We know that DNA is making a big splash in the world of genealogy research. In fact, it is becoming an indispensable part of it. That is why the page-turning book “The Family Tree Guide to DNA Testing and Genetic Genealogy,” by Blaine T. Bettinger is a must-have for your personal genealogy library collection. Whether you are new to using DNA in your genealogical work or have been using it for a while, you will learn something new and valuable about DNA and your genealogy work in this incredibly informative book.
This book is written clearly, for the lay person when it comes to DNA and genealogy, so it is super easy to understand. The newest edition has also been updated to include the latest developments in DNA research and how they apply to genealogy. In this book, you will learn what the different types of DNA tests are that are available, the pros and cons of each of these types of tests, the pros and cons of the different “big player” DNA testing companies on the market (to make it easier for you to choose which company is right for your DNA genealogy needs), the best way to choose a DNA test to answer a particular genealogy question, the benefits of doing DNA tests of more than one type and/or at more than one company, and more.
It will also teach you to understand your DNA genealogy results when you receive them back from the testing company. You will learn how to understand the true meaning of ethnicity estimates, the easiest and most accurate ways to navigate your suggested relative matches, as well as how to use third-party tools like GEDMatch to go even deeper into analyzing your DNA genealogy results.
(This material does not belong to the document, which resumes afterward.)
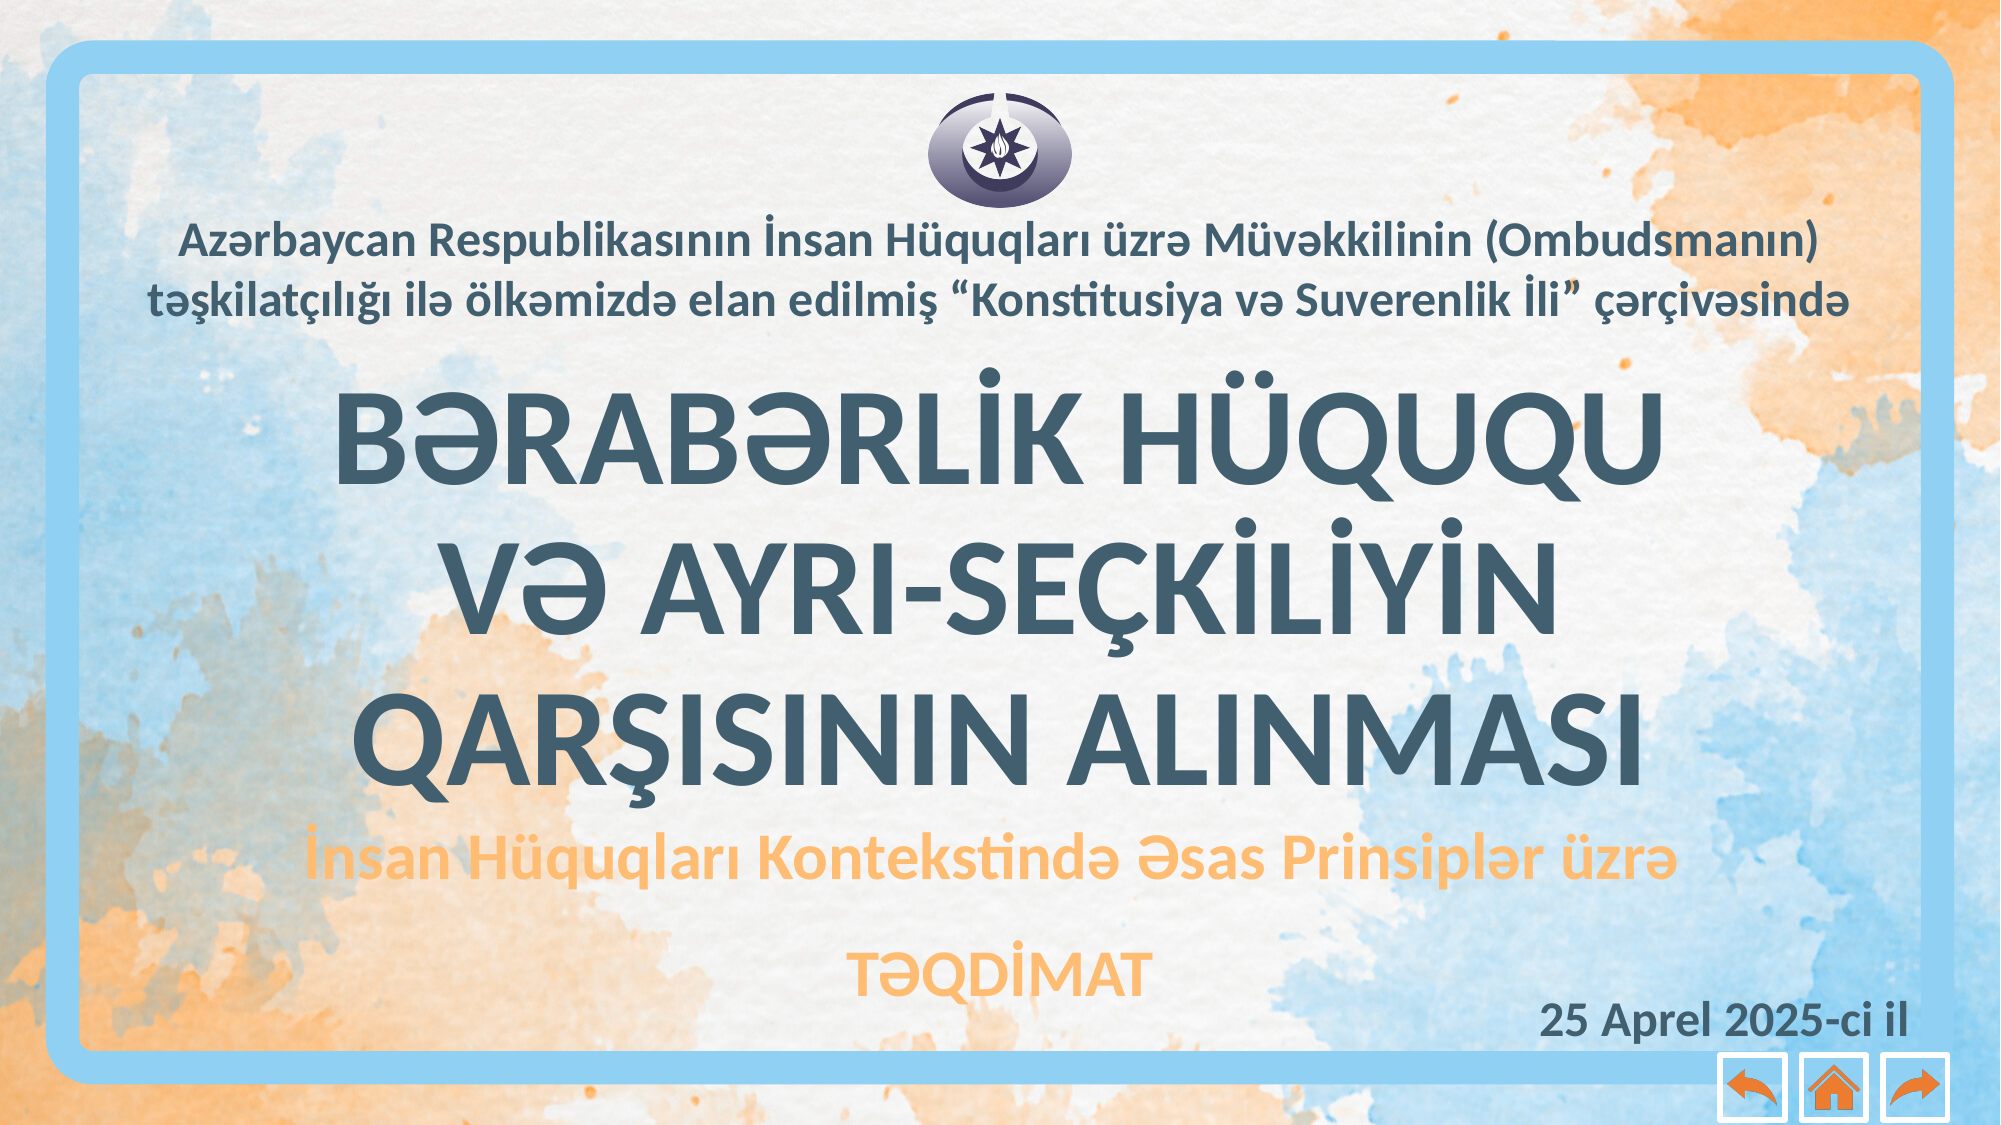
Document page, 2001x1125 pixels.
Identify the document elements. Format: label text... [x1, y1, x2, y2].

Going over your results on a DNA testing company’s website can be overwhelming and confusing if you don’t know what you’re doing. This book teaches you what to do, and makes you a competent user of DNA in your genealogy work. There are colorful diagrams in the book that explain key DNA terms and concepts like haplogroups and Neanderthal DNA, so you know just how to apply these things to your own work. There are also case studies of the different tests offered by different DNA testing companies, so you can see in actual “real world” cases how these tests can benefit you in your genealogy work.
There is also wonderful information in this book on how adoptees, people with parents or grandparents with unknown biological fathers (or even moms), and others who know comparatively little about their ancestry can use DNA to their best advantage in discovering their genetic heritage with a powerful degree of accuracy.
DNA is becoming a common and even expected part of genealogy work. It may even be becoming a necessary tool to solve mysteries and ensure accuracy. This book tells you exactly how to use it and interpret your results to apply to your own family tree.